### Texte du document:
# # # # # # #
Vers un multimédia contraint et a-média


1 Une mutation récente de l’écriture multimédia poétique.


Durant les deux dernières décennies, le multimédia littéraire a forgé ses genres fondamentaux (hypertexte, littérature algorithmique, poésie animée) à partir d’une conception globale. Le travail de l’auteur revenait à concevoir le comportement d’ensemble de l’œuvre, en gérant notamment chaque média dans sa spécificité.
Il se pourrait bien qu’une évolution de la conception du multimédia vienne, sous peu, modifier en profondeur cette approche. Une telle évolution est déjà perceptible. Les œuvres récentes de PH Burgaud, X. Malbreil, A. Gherban, pour ne citer que quelques auteurs, me semblent caractéristiques de cet état de fait. Cette évolution repose sur la prise en compte de la notion d’objet au détriment d’une unité globale de l’écran-son. Elle s’inscrit donc dans une tradition de la poésie animée héritée de la littérature visuelle, celle du collage. Il n’y aurait rien de fondamentalement nouveau si l’informatique ne venait, comme à l’accoutumée, ajouter une fonctionnalité à cette structuration phénoménale des niveaux perceptifs. Ce qui me semble, fondamentalement, caractériser l’art informatique à lecture privée, et ce depuis les origines, est bien cette complémentarité entre objet et fonction qui rend la notion traditionnelle de signe très insuffisante pour analyser le comportement sémiotique de telles œuvres. La fonction, en l’occurrence, qui vient compléter la notion d’objet pour orienter une nouvelle esthétique est celle de comportement.
# # # # # # #
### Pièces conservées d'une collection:
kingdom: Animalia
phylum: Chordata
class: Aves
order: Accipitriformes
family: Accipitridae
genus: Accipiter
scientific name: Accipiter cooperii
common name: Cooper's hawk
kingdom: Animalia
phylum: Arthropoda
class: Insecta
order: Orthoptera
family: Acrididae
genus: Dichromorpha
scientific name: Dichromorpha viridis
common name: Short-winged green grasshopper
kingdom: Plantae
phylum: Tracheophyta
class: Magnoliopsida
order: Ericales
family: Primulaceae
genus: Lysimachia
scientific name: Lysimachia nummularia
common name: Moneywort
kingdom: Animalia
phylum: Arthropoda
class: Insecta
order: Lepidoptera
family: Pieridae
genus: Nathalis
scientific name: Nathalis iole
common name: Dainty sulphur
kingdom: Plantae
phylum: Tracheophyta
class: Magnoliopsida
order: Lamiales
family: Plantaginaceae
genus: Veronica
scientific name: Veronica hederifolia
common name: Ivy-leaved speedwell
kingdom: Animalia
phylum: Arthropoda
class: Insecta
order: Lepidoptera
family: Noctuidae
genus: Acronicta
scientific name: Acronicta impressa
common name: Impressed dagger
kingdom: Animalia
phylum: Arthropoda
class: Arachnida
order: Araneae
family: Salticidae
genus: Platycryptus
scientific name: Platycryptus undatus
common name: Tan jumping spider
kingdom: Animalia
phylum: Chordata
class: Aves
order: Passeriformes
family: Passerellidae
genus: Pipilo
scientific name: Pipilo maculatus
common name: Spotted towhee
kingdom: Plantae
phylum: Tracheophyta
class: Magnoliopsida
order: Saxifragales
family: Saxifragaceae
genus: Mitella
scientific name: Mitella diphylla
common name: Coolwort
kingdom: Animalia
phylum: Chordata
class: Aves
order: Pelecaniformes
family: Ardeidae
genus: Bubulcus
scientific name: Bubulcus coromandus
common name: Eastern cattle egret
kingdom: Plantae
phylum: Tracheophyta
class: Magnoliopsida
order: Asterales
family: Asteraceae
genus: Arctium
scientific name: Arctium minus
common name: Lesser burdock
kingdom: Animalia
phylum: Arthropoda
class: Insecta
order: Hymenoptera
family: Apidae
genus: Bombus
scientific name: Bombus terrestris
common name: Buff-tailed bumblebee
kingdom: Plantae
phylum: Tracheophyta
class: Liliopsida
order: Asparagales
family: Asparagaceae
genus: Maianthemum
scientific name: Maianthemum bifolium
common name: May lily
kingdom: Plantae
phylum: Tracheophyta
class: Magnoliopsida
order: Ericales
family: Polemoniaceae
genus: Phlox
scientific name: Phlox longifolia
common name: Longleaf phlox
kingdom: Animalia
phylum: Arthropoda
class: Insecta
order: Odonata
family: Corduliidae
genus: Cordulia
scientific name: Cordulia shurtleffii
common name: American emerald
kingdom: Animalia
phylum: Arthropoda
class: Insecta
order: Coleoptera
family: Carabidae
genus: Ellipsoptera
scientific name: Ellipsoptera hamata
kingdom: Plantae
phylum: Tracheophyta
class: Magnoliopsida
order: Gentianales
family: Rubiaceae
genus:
# # # # # # #
### Le problème:
Énumérez les genres fondamentaux du multimédia littéraire que nomme le texte sur l'écriture multimédia poétique.

### Réponse écrite:
- hypertexte
- littérature algorithmique
- poésie animée